# Short exercise
Reproduce part of the betta drawing thread below word for word, starting at the words "that is so epic!" and stopping after "get it someday.".

# Excerpted passage
_ _ _ _ _

# Decided to draw a Betta



## ZergyMonster (Feb 20, 2012)

I used to draw free bettas for this forum but it just took too much of my time when I needed to focus on school and work. I found some time to draw this betta. This betta is not based off anyone's betta just a generic veil tail.


----------



## Karebear13 (Jan 23, 2012)

that is so epic! love it


----------



## ZergyMonster (Feb 20, 2012)

Thank you, I always seem to make the dorsal and the eye a little off. I will get it someday.


----------



## Gracie8890 (Feb 25, 2012)

What soft where do u do this on? It looks amazing!


----------



## ZergyMonster (Feb 20, 2012)

I use Adobe Photoshop Elements 8.0 that came with a Bamboo™ tablet.


----------



## Destinystar (May 26, 2012)

Wow it almost looks 3D..love it !!!


----------



## ao (Feb 29, 2012)

just make a eyes a bit bigger and it will be perfect


----------



## ZergyMonster (Feb 20, 2012)

I had the eye bigger but then I erased it and moved it, and it managed to get smaller and I didn't try to fix it. I just need to trust my gut, I keep altering things thinking they're wrong only for them to be right in the end.


----------



## ao (Feb 29, 2012)

it happens to all of us XD it helps to take a break and then come back to it.


----------



## ZergyMonster (Feb 20, 2012)

I drew another. I like it better but I still messed up the eye.


----------



## Destinystar (May 26, 2012)

_ _ _ _ _

# Data shown

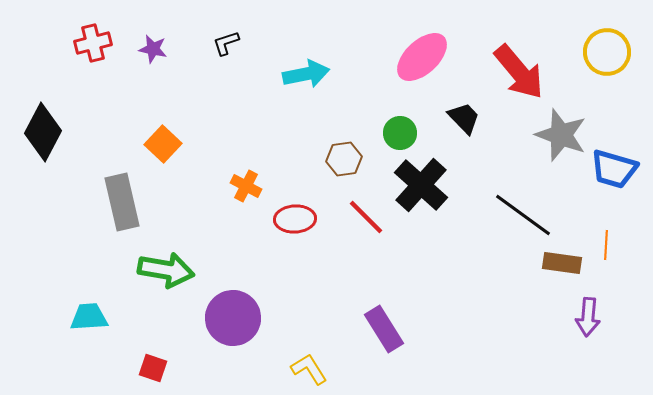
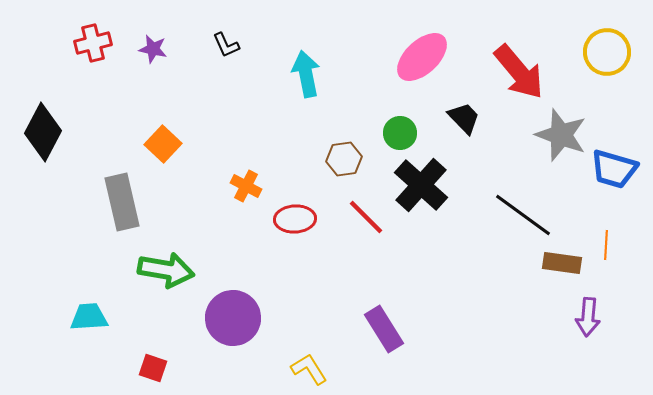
black L-shape: moved 2 px down; rotated 96 degrees counterclockwise
cyan arrow: rotated 90 degrees counterclockwise
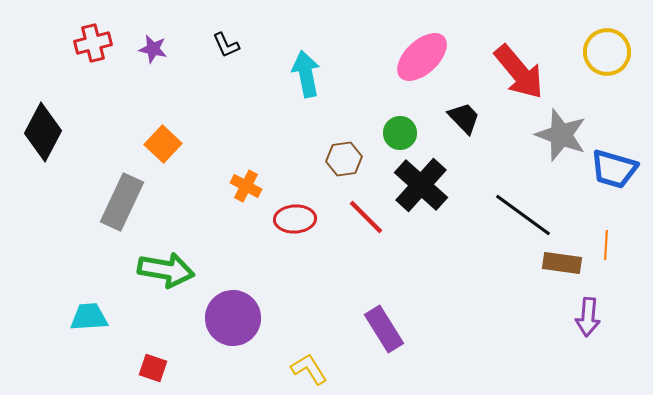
gray rectangle: rotated 38 degrees clockwise
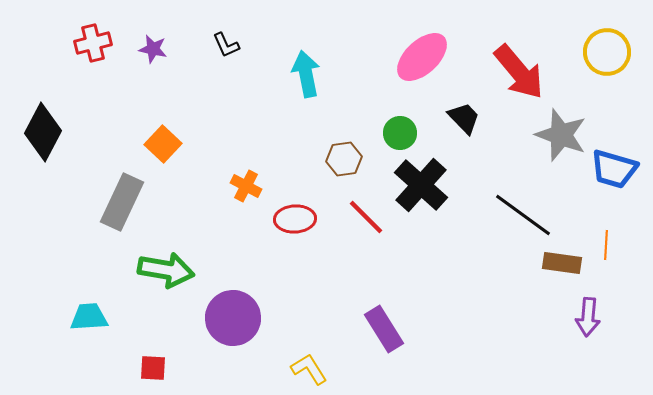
red square: rotated 16 degrees counterclockwise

_ _ _ _ _

# Task answer
that is so epic! love it


----------



## ZergyMonster (Feb 20, 2012)

Thank you, I always seem to make the dorsal and the eye a little off. I will get it someday.